• **Records for the task**
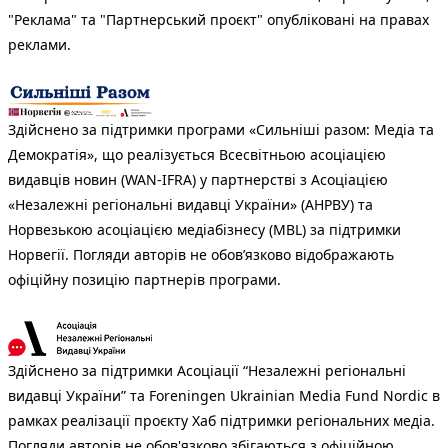
"Реклама" та "Партнерський проєкт" опубліковані на правах
реклами.
Здійснено за підтримки програми «Сильніші разом: Медіа та
Демократія», що реалізується Всесвітньою асоціацією
видавців новин (WAN-IFRA) у партнерстві з Асоціацією
«Незалежні регіональні видавці України» (АНРВУ) та
Норвезькою асоціацією медіабізнесу (MBL) за підтримки
Норвегії. Погляди авторів не обов’язково відображають
офіційну позицію партнерів програми.
Здійснено за підтримки Асоціації “Незалежні регіональні
видавці України” та Foreningen Ukrainian Media Fund Nordic в
рамках реалізації проєкту Хаб підтримки регіональних медіа.
Погляди авторів не обов'язково збігаються з офіційною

• **Exercise instructions**
All of the records above are to be printed exactly, with every picture omitted.

• **Exercise answer**
"Реклама" та "Партнерський проєкт" опубліковані на правах
реклами.
Здійснено за підтримки програми «Сильніші разом: Медіа та
Демократія», що реалізується Всесвітньою асоціацією
видавців новин (WAN-IFRA) у партнерстві з Асоціацією
«Незалежні регіональні видавці України» (АНРВУ) та
Норвезькою асоціацією медіабізнесу (MBL) за підтримки
Норвегії. Погляди авторів не обов’язково відображають
офіційну позицію партнерів програми.
Здійснено за підтримки Асоціації “Незалежні регіональні
видавці України” та Foreningen Ukrainian Media Fund Nordic в
рамках реалізації проєкту Хаб підтримки регіональних медіа.
Погляди авторів не обов'язково збігаються з офіційною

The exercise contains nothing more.